Even if Arcimboldo’s composite portraits were no more than curiosities, however, the impulse to make one form out of others triggers inevitable thoughts about the interconnectedness of life. Quite literally, ‘we are what we eat,’ but also, more profoundly, that all forms in the cycle of birth and death, are ultimately interchangeable. Rudolf II may have had a unique view on this, as he dabbled in alchemy, and was certainly alive to the mysteries of metamorphosis.
Arcimboldo’s work is also not lost on the painters of today, and has special significance for the contemporary Italian master, also from Milan, Agostino Arrivabene. I have written about Arrivabene before; in his painterly world, faces and bodies are interpenetrated by and submerged in, organic matter: green shoots, flowers, mycelium, blood vessels, molluscs and coral. Penetration, decomposition and metamorphosis are the keynotes of Arrivabene’s visual language.
In a work titled ‘L’erbario. Omaggio alla primavera di Giuseppe Arcimboldo’ (The Herbarium. Homage to Spring, by Giuseppe Arcimboldo), 2025, Arrivabene re-invents Arcimboldo’s composite personification of Spring within his own fantastic idiom and lexicon. It is a homage Arrivabene has arrived at naturally and forms part of a series of like-paintings, exhibited this year at the Primo Marella Gallery, in Lugano, Switzerland. It is worth here quoting the artist, as his commentary on the work is quite profound:
“If one were to seek in modern painting an arcane awakening of Arcimboldo – far from any postmodern caricature or mannerist jest–one would need to turn to this nocturnal figure, where the flower is not ornament but oracle, flesh and the very tongue of metamorphosis. I’ve composed, or rather recomposed, the iconography of Arcimboldo’s Primavera–today housed in the Louvre–not as pastime or variation, but as profound infraction, as an act of melancholic clairvoyance.” (@primomarellagallery)
There are many things one can say about Arrivabene’s commentary, and the series of related paintings. Firstly, we are in no doubt here that Arrivabene’s work is far more than a curiosity. His figures and faces are never composites, but interpenetrated beings, out of, and through which, grow, bloom and die a myriad of vegetal and boreal forms. His works titled ‘Il Foliato’, ‘La Fiorita,’ and ‘Homo Salvatico in plenilunio,’ 2025, breathe autumnal and wintry decay, the bodies and faces exploding with stems, roots, vessels, curling leaves and withering flowers. Arrivabene transcends Arcimboldo, absorbs the Renaissance painter into his own inner library of references, whilst nodding to him as a forebear, a link in the chain of symbol and consciousness. This is, as Arrivabene says, “profound infracture,” an incisive term for the awakening of one awareness within another. It is a timely phrase, backed up by powerfully grounded painting, at a time when many new realists appropriate the surface of past images without interrogating their core.

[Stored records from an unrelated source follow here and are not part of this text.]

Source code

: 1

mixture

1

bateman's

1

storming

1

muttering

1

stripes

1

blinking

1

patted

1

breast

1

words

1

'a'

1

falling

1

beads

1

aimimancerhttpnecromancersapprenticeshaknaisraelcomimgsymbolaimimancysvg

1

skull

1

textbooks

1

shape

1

What, one wonders, would Rudolf II have thought of the contemporary Milanese painter? An emperor enamoured of the arts, who dabbled in alchemy and sought, like all alchemists for the ‘materia prima,’ the prized substance which forever eluded the alchemists’ vials. I believe he would have been riveted, would have felt Arrivabene on the cusp of some great secret, a secret whispered, however, to the eyes alone.
I can just see him there in his gallery, where he was said to gaze at a single work for hours, stroking his cat, roaring for something to ease his unruly chest, and gazing at Arcimboldo’s Primavera, as, flower by flower, it faded to become the painter’s personification of Autumn, and finally his painting of Winter. Little did he know that out of that final darkness Arrivabene’s vision would one day be born.